Le Fonds monétaire international (FMI) s’est prononcé ce mercredi 30 mars sur l’économie tunisienne, au terme d’une mission effectuée du 23 au 25 mars à Tunis. Une sortie dans laquelle l‘organisation prescrit des recettes pour une relance économique du pays.
Dans son communiqué, le Fonds déclare en effet qu’une « réduction consciencieuse du déficit budgétaire à travers une fiscalité équitable », une « stricte maîtrise de la masse salariale », un « meilleur ciblage des subventions » et une « réforme profonde des entreprises publiques » sont essentiels pour la résorption des déséquilibres macroéconomiques, ainsi que pour améliorer l’efficacité du secteur des entreprises publiques et rétablir la compétitivité de l’économie tunisienne.
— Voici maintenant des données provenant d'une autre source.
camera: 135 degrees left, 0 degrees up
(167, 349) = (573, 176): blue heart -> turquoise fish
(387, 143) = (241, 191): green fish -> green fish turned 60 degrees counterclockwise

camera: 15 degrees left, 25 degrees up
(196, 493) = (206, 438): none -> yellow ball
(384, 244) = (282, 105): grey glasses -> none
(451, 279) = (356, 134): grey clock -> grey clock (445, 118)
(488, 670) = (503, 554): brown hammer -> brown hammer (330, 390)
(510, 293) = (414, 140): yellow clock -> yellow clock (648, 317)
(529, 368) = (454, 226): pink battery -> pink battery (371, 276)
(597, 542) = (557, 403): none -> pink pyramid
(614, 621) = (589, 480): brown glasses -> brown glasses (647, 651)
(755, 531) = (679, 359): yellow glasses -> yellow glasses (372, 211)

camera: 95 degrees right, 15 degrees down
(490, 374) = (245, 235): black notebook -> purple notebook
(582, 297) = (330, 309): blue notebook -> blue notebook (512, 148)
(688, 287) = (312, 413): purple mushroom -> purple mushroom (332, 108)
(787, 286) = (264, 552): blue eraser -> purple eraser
Des initiatives visant à renforcer la concurrence et le climat des affaires seront également critiques afin de libérer le potentiel de croissance du pays et la création d’emplois, ajoute-t-il.
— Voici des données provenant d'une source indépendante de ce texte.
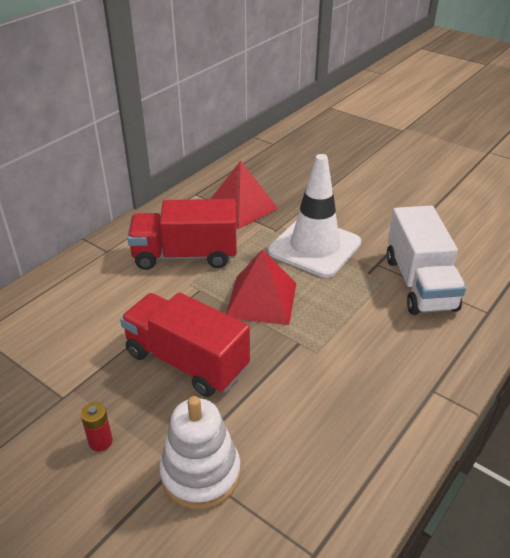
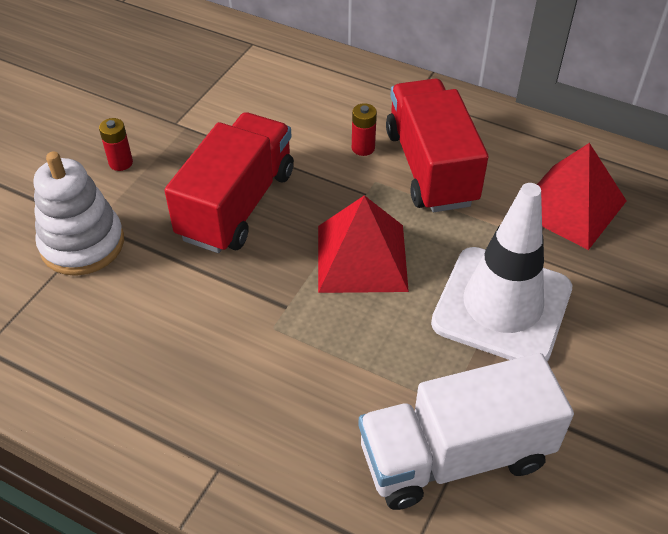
camera: 80 degrees right, 10 degrees up
(151, 284) = (363, 148): none -> red battery

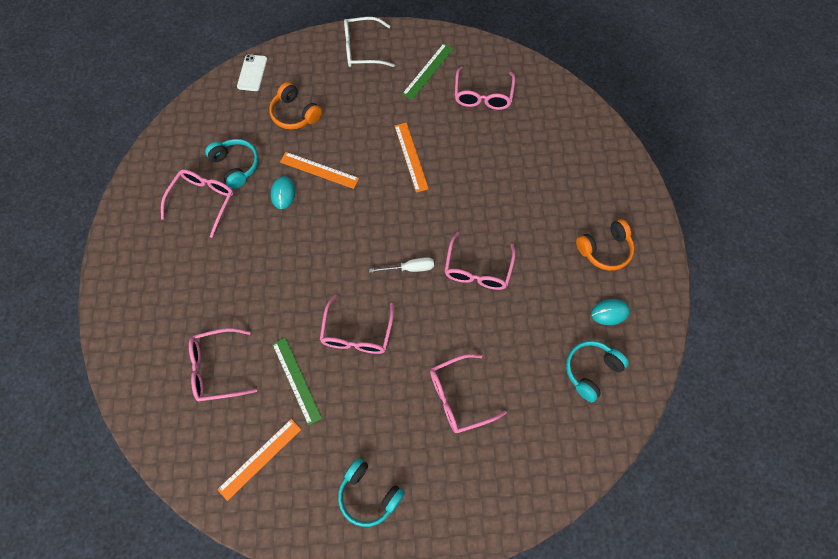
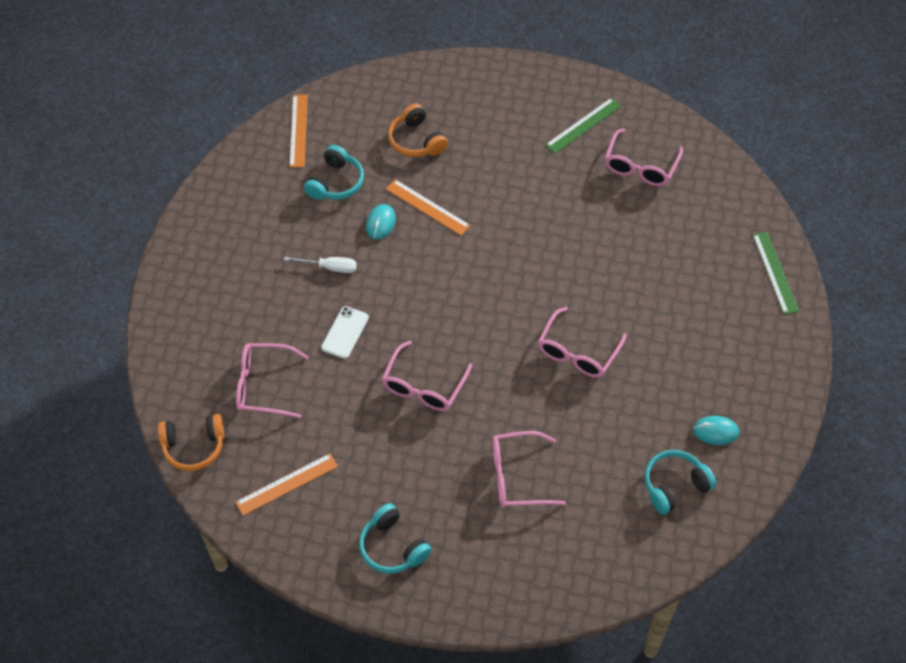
camera: 15 degrees right, 10 degrees down
(203, 201) = (290, 211): pink glasses -> none
(236, 166) = (336, 182): turquoise headphones -> turquoise headphones turned 45 degrees clockwise
(252, 73) = (379, 85): white phone -> white phone (345, 332)
(296, 380) = (345, 417): green ruler -> green ruler (775, 272)
(362, 49) = (513, 85): white glasses -> none
(410, 268) = (501, 333): white screwdriver -> white screwdriver (330, 267)
(411, 157) = (536, 215): orange ruler -> orange ruler (298, 130)
(605, 250) = (732, 365): orange headphones -> orange headphones (193, 447)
« La Tunisie fait face à des défis structurels majeurs qui se manifestent à travers des déséquilibres macroéconomiques profonds, une croissance très faible malgré son fort potentiel, un taux de chômage trop élevé, un investissement trop faible, et des inégalités sociales. A ces défis structurels s’ajoutent aujourd’hui l’impact de la crise sanitaire et de la guerre en Ukraine », constate le FMI dans son communiqué.
Un diagnostic qui rejoint celui de Fitch Ratings qui, le 18 mars dernier, a décidé dégrader la notation souveraine de la Tunisie de B- avec perspectives négatives à CCC, s’alignant ainsi sur la notation de Moody’s. Cette décision, selon l’agence de notation, est essentiellement motivée par les risques grandissants relatifs à la liquidité en dinar et en devises en raison du retard accusé par les autorités tunisiennes pour conclure un programme avec le Fonds Monétaire International (FMI).
En rappel, le programme de réformes que le pays négocie avec le FMI vise à combler ces défis. Notamment à créer de l’espace budgétaire afin de financer des projets d’investissement public et d’augmenter l’enveloppe des dépenses sociales.